Nun ja. Über Jahrtausende hat die Menschheit sich überwiegend dafür entschieden, die Bedrohung durch den Tod auf diese Weise für sich zu lösen: möglichst schlicht und möglichst unklar zugleich. Wenn das einem denkenden Hirn aber nicht genug ist?

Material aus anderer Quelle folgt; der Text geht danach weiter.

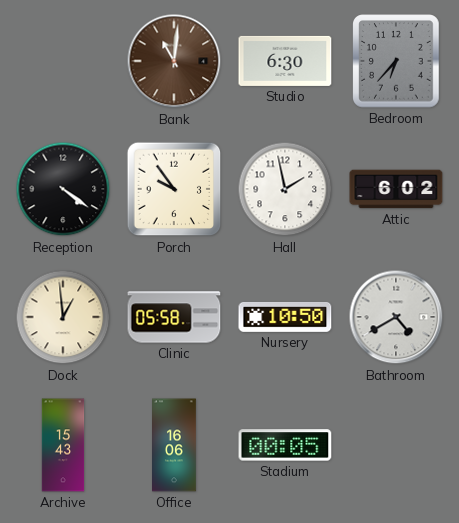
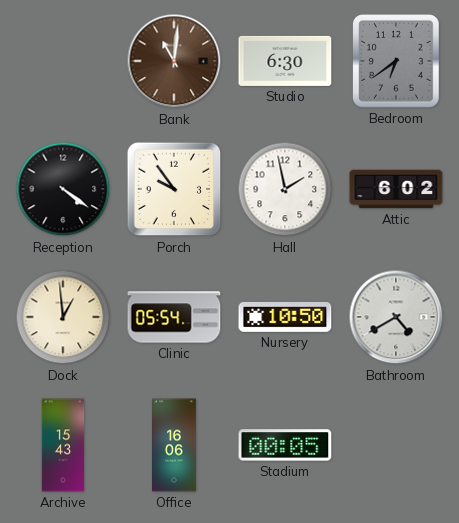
Bedroom: 6:37 -> 6:39
Clinic: 05:58 -> 05:54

Dann kann man ja noch googeln.

"Wie sieht das Jenseits aus?" Ich habe die Frage neulich bei der allwissenden Suchmaschine eingegeben, und ganz oben poppte also Syndia Detzler aus dem Saarland auf, die mir das stellvertretend für alle Esoteriken und Religionen mal erklären durfte - aber weniger weil sich im Saarland das Elysium verbirgt, sondern, weil Syndia schon mal Einblicke nehmen durfte, sie hat gute berufliche Kontakte nach drüben, denn sie arbeitet als "Medium, Kartenlegerin und Gesundheitspraktikerin". Nun aber nicht erschrecken: Der Tunnel aus Licht, den man beim Sterben sieht, ist gar kein Tunnel! Sondern eher eine optische Täuschung. Dann, sorry to say: Im Jenseits gibt es leider keine Bäume und keine Straßen. Nix zu essen auch. Dort ist nur ein Fließen, eine Energie, denn: Wir sind ja reine Energiewesen. "Wenn du deine Hand", sagt Syndia, "unter ein Elektronenmikroskop legen würdest, würdest du ja sehen, dass du nicht dicht bist, von der Struktur her."

Das Dasein als Energie sei "wunderschön, wie in Watte gepackt, nur nicht so dumpf, wie wenn man in Watte gepackt ist". Fernerhin sei das Universum hörbar, es habe seinen eigenen Klang, irgendwie chaotisch und doch geordnet zugleich, ebenso sei das Dasein als Fließen irgendwie kollektiv und doch individuell gleichzeitig, man habe Zugriff auf alles Wissen der Welt, befinde sich aber doch ständig im regen Austausch mit all den anderen, die man irgendwie ja auch selbst ist. Wir würden Nebel! So wie das Wasser. Beim Wasser sei das wie mit Holz. Wenn man Holz verbrenne, sei ja das Holz nicht weg, es ändere nur seine Form, kurzum:

Das Jenseits ist offenbar ein Zustand zwischen zwangsweiser Wellnessbehandlung und einem Drogentrip, der nicht aufhören will. Ganz ehrlich? Etwas besseres als das findest du überall.